Recent advances in transformer-based language models have shifted text representation from isolated tokens to dense, context-sensitive embeddings [11,12]. These embeddings perform reliably across downstream tasks and have been widely adopted in tourism research for sentiment analysis and decision-support applications [13,14]. However, their rapid uptake has created a methodological blind spot: embeddings are often treated as black-box features, and their internal numerical and geometric structure remains largely unexplored. Embeddings are often treated as black-box features, serving as inputs to predictive or classification models without examining their internal structure [15]. As a result, key properties such as numerical consistency, geometric organization, and variance behavior remain largely unexplored [16]. This lack of understanding limits the reliability of embedding-based analyses in applied settings, including national parks, where misinterpretation of semantic representations can affect experience design, crowd management, and decision-making [17].

Many statistical and machine-learning methods implicitly assume well-behaved metrics, variance distributions, and regular data structures [18]. Introducing semantic embeddings without first examining their numerical and geometric properties leaves these assumptions untested, especially in high-dimensional contexts where variability concentration, distance concentration, and weak cluster separability can distort similarity measures and downstream analyses [19]. Existing evaluations often focus on predictive performance, implicitly equating accuracy with representational adequacy [20,21,22,23,24]. While suitable for task-specific objectives, this approach overlooks whether embeddings reliably capture the internal organization of semantic space. In national park reviews, visitor experiences are complex, involving mixed perceptions and trade-offs that simple task-based evaluation may fail to reflect.

The research conducted in this manuscript addresses the identified gap by developing a measurement structure for investigating transformer-based semantic embeddings as high-dimensional metric spaces [25]. Visitor reviews from national parks are used because they represent a wide range of heterogeneous expressions. The objective of this study is not empirical generalization across tourism contexts, but methodological generalization, demonstrating how semantic embedding structures can be examined independently of domain-specific content. The manuscript treats semantic embeddings as numerical representations whose internal properties deserve attention in their own right, rather than focusing on task-specific prediction or domain-driven interpretation. The analysis concentrates on established statistical and geometric descriptors—including vector norms, cosine similarity distributions, variance structures explored through dimension reduction, and clustering validity metrics—examined prior to any predictive or optimization-oriented modeling. Taken together, this framework enables explicit assessment of numerical stability, geometric coherence, and semantic organization, providing insights into how visitor experiences are structured within the embedding space.

This manuscript contributes to the quantitative analysis of unstructured textual data by proposing a novel analytical framework for examining semantic embeddings. Unlike conventional embedding-based studies that rely on clustering, topic extraction, or similarity ranking, this approach treats embeddings as continuous high-dimensional metric spaces. It examines relational distance structures and dispersion patterns, interpreting these properties as indicators of latent experiential organization rather than thematic prevalence. Conceptually, semantic encoding is treated as a deterministic mapping from unstructured visitor narratives to structured numerical space, enabling quantitative examination of experiential meaning. The study assesses the numerical and geometric properties of transformer-based embeddings applied to heterogeneous national park reviews, focusing on internal organization and stability. This approach emphasizes similarity relations, variance behavior, and organizational coherence rather than assuming adequacy based on predictive performance.

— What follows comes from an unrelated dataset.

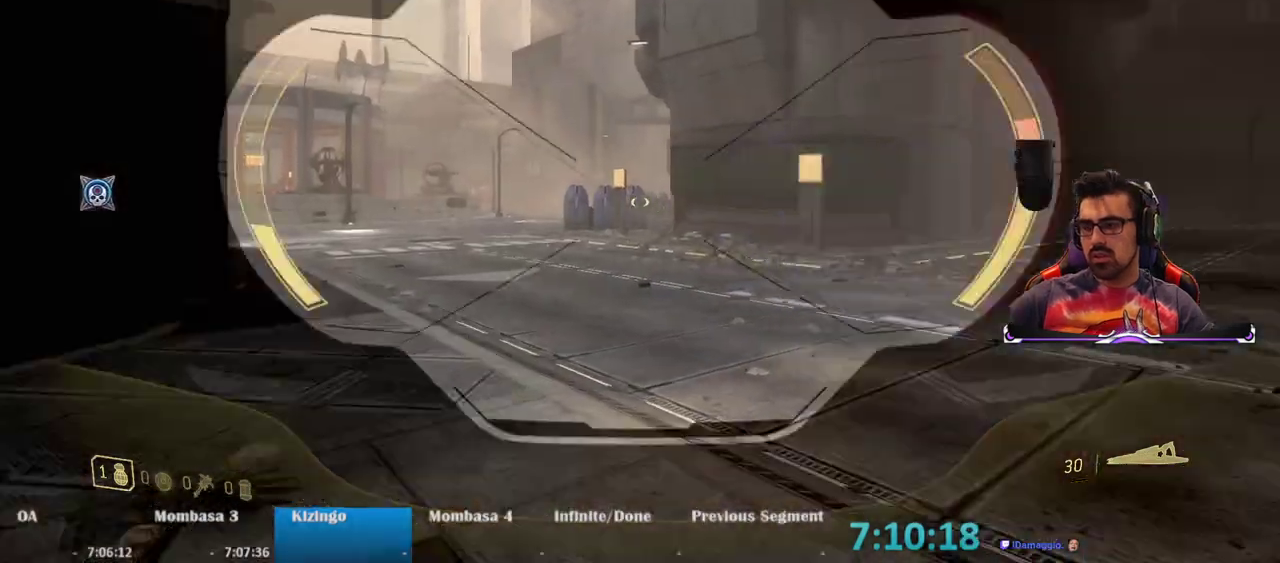
{"keys": ["w"], "mouse": ["right"], "events": [[133, "w", "down"], [183, "a", "up"], [317, "a", "down"], [417, "a", "up"]]}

Building on these results, the study proposes a methodological framework that can be applied prior to task-based analytics, facilitating more informed interpretation of sentiment classification, segmentation, and decision-support models in protected area management. Overall, this strengthens the methodological basis for integrating unstructured textual data while retaining the semantic nuances in visitor narratives. The manuscript is organized as follows: the next chapter provides research background and related work; the methodological framework is then presented, including data description, vector norms, cosine similarity, principal component analysis, and clustering validity metrics. The following chapter presents empirical results, followed by a discussion of methodological and managerial implications. The final chapter concludes with limitations and directions for future research.

2. Background and Related Work

Recent progress in language processing is based on models that can understand the meaning of text depending on context, using large amounts of data [26]. Earlier approaches, such as simple word-count models or fixed word vectors, could not capture meaning in this way [27,28]. Modern models can link distant parts of a text and interpret the meaning of the whole message, not just individual words [28,29]. One practical result of this development is that text can be converted into numbers and represented in a shared “meaning space.” This makes it possible to analyze meaning quantitatively, not just by comparing individual words [30]. Sentence-level models go a step further by representing an entire sentence or short text with a single set of numbers. This allows large amounts of user-generated text to be analyzed while still preserving the overall meaning, even when expressions vary widely [31,32].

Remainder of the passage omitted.